● Work to be completed
Set down each line of text from all of the items below without any change, and leave the pictures out of your answer.

[[ Records to use, beginning ]]

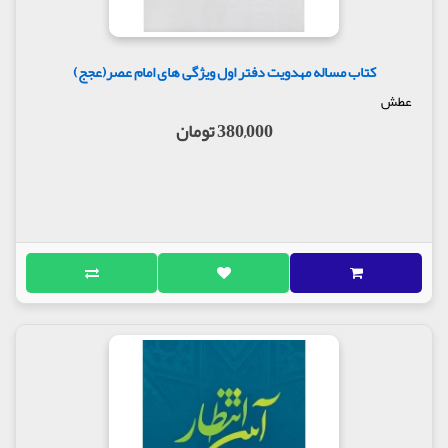
کتاب مساله مهدویت دفتر اول ویژگی های امام عصر(عجج)
عطش
380,000 تومان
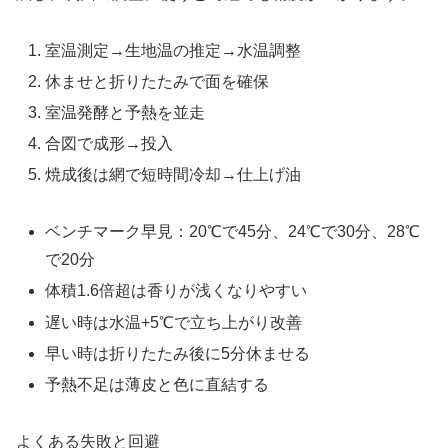
室温測定→生地温の推定→水温調整
休ませと折りたたみで面を確保
室温発酵と予熱を並走
合図で成形→投入
焼成後は網で短時間冷却→仕上げ油
ベンチマーク早見：20℃で45分、24℃で30分、28℃
で20分
体積1.6倍超は香りが浅くなりやすい
遅い時は水温+5℃で立ち上がり改善
早い時は折りたたみ後に5分休ませる
予熱不足は薄皮と色に直結する
よくある失敗と回避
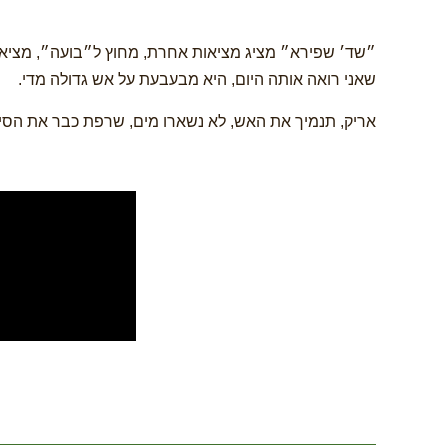
״שד׳ שפירא״ מציג מציאות אחרת, מחוץ ל״בועה״, מציאות 
שאני רואה אותה היום, היא מבעבעת על אש גדולה מדי.
אריק, תנמיך את האש, לא נשארו מים, שרפת כבר את הסיר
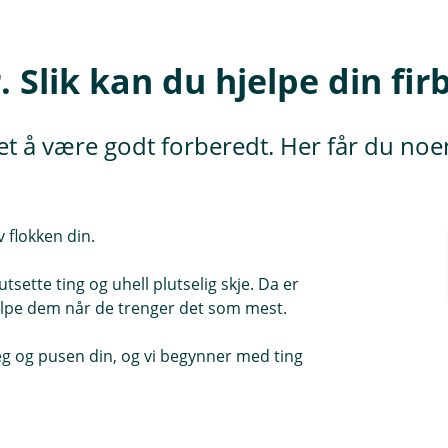
. Slik kan du hjelpe din fi
et å være godt forberedt. Her får du noen 
 flokken din.
sette ting og uhell plutselig skje. Da er
hjelpe dem når de trenger det som mest.
 deg og pusen din, og vi begynner med ting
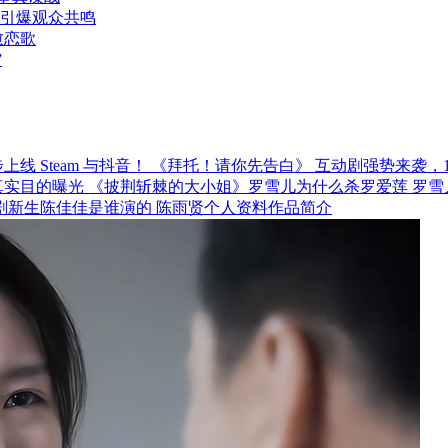
引爆观众共鸣
愈恋歌
”
《拜托！请你先告白》 互动剧强势来袭，12月
《披荆斩棘的大小姐》罗雪儿为什么杀罗爱莲 罗雪
剧新生陈佳佳是谁演的 陈雨贤个人资料作品简介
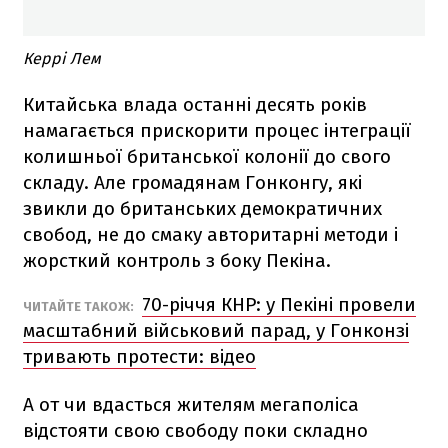
Керрі Лем
Китайська влада останні десять років
намагається прискорити процес інтеграції
колишньої британської колонії до свого
складу. Але громадянам Гонконгу, які
звикли до британських демократичних
свобод, не до смаку авторитарні методи і
жорсткий контроль з боку Пекіна.
70-річчя КНР: у Пекіні провели
ЧИТАЙТЕ ТАКОЖ:
масштабний військовий парад, у Гонконзі
тривають протести: відео
А от чи вдасться жителям мегаполіса
відстояти свою свободу поки складно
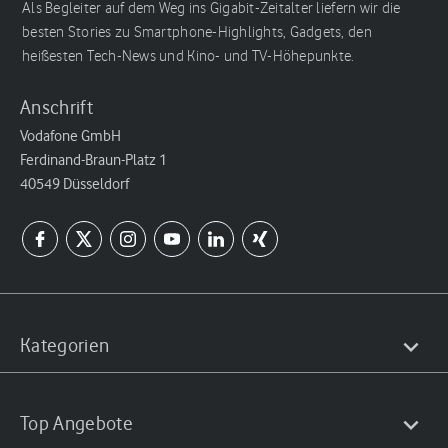
Als Begleiter auf dem Weg ins Gigabit-Zeitalter liefern wir die
besten Stories zu Smartphone-Highlights, Gadgets, den
heißesten Tech-News und Kino- und TV-Höhepunkte.
Anschrift
Vodafone GmbH
Ferdinand-Braun-Platz 1
40549 Düsseldorf
Kategorien
Top Angebote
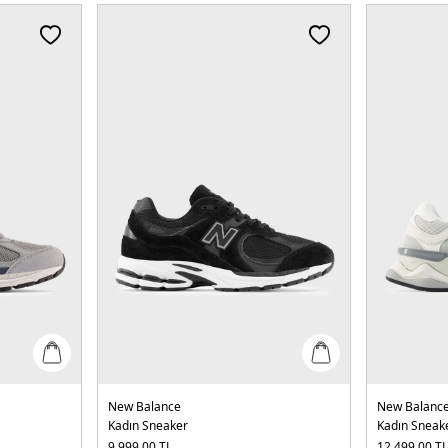
New Balance
New Balanc
Kadın Sneaker
Kadın Sneak
9.999,00
TL
12.499,00
T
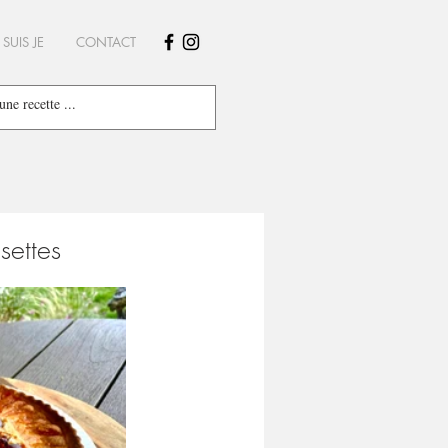
 SUIS JE
CONTACT
settes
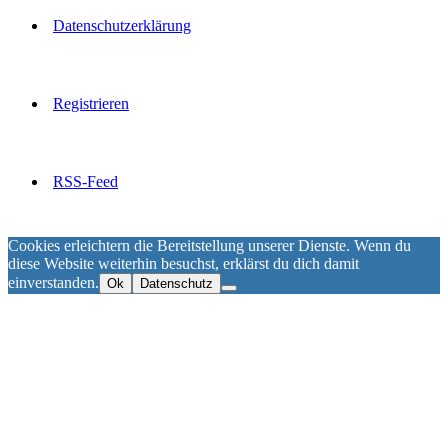
Datenschutzerklärung
Registrieren
RSS-Feed
Cookies erleichtern die Bereitstellung unserer Dienste. Wenn du
diese Website weiterhin besuchst, erklärst du dich damit
einverstanden.
Ok
Datenschutz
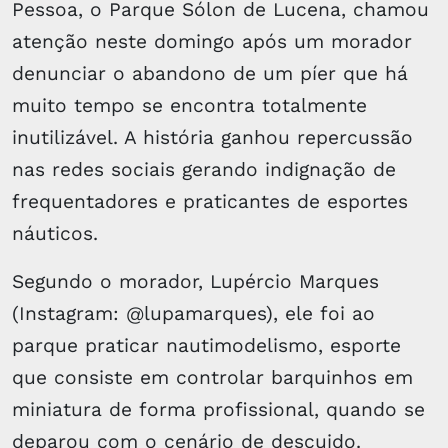
Pessoa, o Parque Sólon de Lucena, chamou
atenção neste domingo após um morador
denunciar o abandono de um píer que há
muito tempo se encontra totalmente
inutilizável. A história ganhou repercussão
nas redes sociais gerando indignação de
frequentadores e praticantes de esportes
náuticos.
Segundo o morador, Lupércio Marques
(Instagram: @lupamarques), ele foi ao
parque praticar nautimodelismo, esporte
que consiste em controlar barquinhos em
miniatura de forma profissional, quando se
deparou com o cenário de descuido.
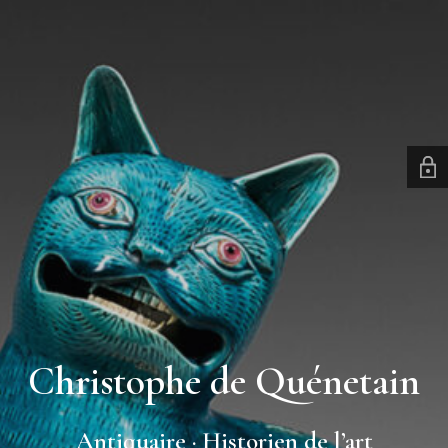
Christophe de Quénetain
Antiquaire · Historien de l’art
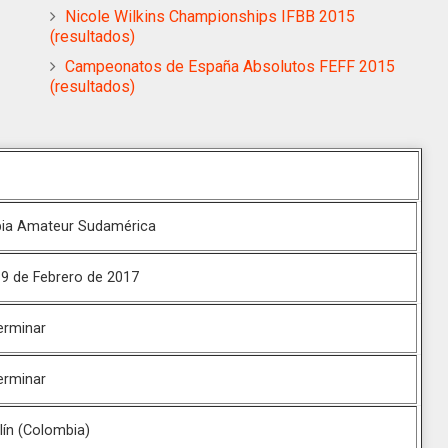
Nicole Wilkins Championships IFBB 2015
(resultados)
Campeonatos de España Absolutos FEFF 2015
(resultados)
ia Amateur Sudamérica
19 de Febrero de 2017
erminar
erminar
lín (Colombia)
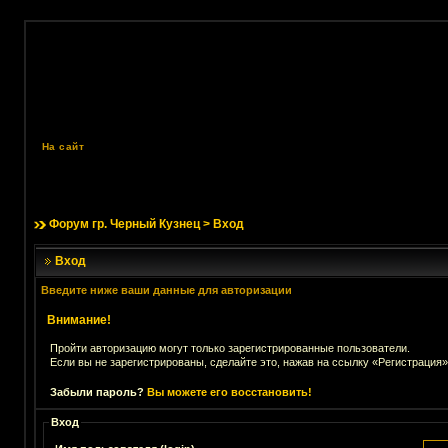
На сайт
Форум гр. Черный Кузнец
> Вход
Вход
Введите ниже ваши данные для авторизации
Внимание!
Пройти авторизацию могут только зарегистрированные пользователи.
Если вы не зарегистрированы, сделайте это, нажав на ссылку «Регистрация»
Забыли пароль?
Вы можете его восстановить!
Вход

[[ Records to use, end ]]

● Expected answer
کتاب مساله مهدویت دفتر اول ویژگی های امام عصر(عجج)
عطش
380,000 تومان
室温測定→生地温の推定→水温調整
休ませと折りたたみで面を確保
室温発酵と予熱を並走
合図で成形→投入
焼成後は網で短時間冷却→仕上げ油
ベンチマーク早見：20℃で45分、24℃で30分、28℃
で20分
体積1.6倍超は香りが浅くなりやすい
遅い時は水温+5℃で立ち上がり改善
早い時は折りたたみ後に5分休ませる
予熱不足は薄皮と色に直結する
よくある失敗と回避
״שד׳ שפירא״ מציג מציאות אחרת, מחוץ ל״בועה״, מציאות 
שאני רואה אותה היום, היא מבעבעת על אש גדולה מדי.
אריק, תנמיך את האש, לא נשארו מים, שרפת כבר את הסיר
. Slik kan du hjelpe din fi
et å være godt forberedt. Her får du noen 
 flokken din.
sette ting og uhell plutselig skje. Da er
hjelpe dem når de trenger det som mest.
 deg og pusen din, og vi begynner med ting
引爆观众共鸣
愈恋歌
”
《拜托！请你先告白》 互动剧强势来袭，12月
《披荆斩棘的大小姐》罗雪儿为什么杀罗爱莲 罗雪
剧新生陈佳佳是谁演的 陈雨贤个人资料作品简介
Керрі Лем
Китайська влада останні десять років
намагається прискорити процес інтеграції
колишньої британської колонії до свого
складу. Але громадянам Гонконгу, які
звикли до британських демократичних
свобод, не до смаку авторитарні методи і
жорсткий контроль з боку Пекіна.
70-річчя КНР: у Пекіні провели
ЧИТАЙТЕ ТАКОЖ:
масштабний військовий парад, у Гонконзі
тривають протести: відео
А от чи вдасться жителям мегаполіса
відстояти свою свободу поки складно
Als Begleiter auf dem Weg ins Gigabit-Zeitalter liefern wir die
besten Stories zu Smartphone-Highlights, Gadgets, den
heißesten Tech-News und Kino- und TV-Höhepunkte.
Anschrift
Vodafone GmbH
Ferdinand-Braun-Platz 1
40549 Düsseldorf
Kategorien
Top Angebote
New Balance
New Balanc
Kadın Sneaker
Kadın Sneak
9.999,00
TL
12.499,00
T
 SUIS JE
CONTACT
settes
Datenschutzerklärung
Registrieren
RSS-Feed
Cookies erleichtern die Bereitstellung unserer Dienste. Wenn du
diese Website weiterhin besuchst, erklärst du dich damit
einverstanden.
Ok
Datenschutz
Pessoa, o Parque Sólon de Lucena, chamou
atenção neste domingo após um morador
denunciar o abandono de um píer que há
muito tempo se encontra totalmente
inutilizável. A história ganhou repercussão
nas redes sociais gerando indignação de
frequentadores e praticantes de esportes
náuticos.
Segundo o morador, Lupércio Marques
(Instagram: @lupamarques), ele foi ao
parque praticar nautimodelismo, esporte
que consiste em controlar barquinhos em
miniatura de forma profissional, quando se
deparou com o cenário de descuido.
Christophe de Quénetain
Antiquaire · Historien de l’art
Nicole Wilkins Championships IFBB 2015
(resultados)
Campeonatos de España Absolutos FEFF 2015
(resultados)
ia Amateur Sudamérica
19 de Febrero de 2017
erminar
erminar
lín (Colombia)
На сайт
Форум гр. Черный Кузнец
> Вход
Вход
Введите ниже ваши данные для авторизации
Внимание!
Пройти авторизацию могут только зарегистрированные пользователи.
Если вы не зарегистрированы, сделайте это, нажав на ссылку «Регистрация»
Забыли пароль?
Вы можете его восстановить!
Вход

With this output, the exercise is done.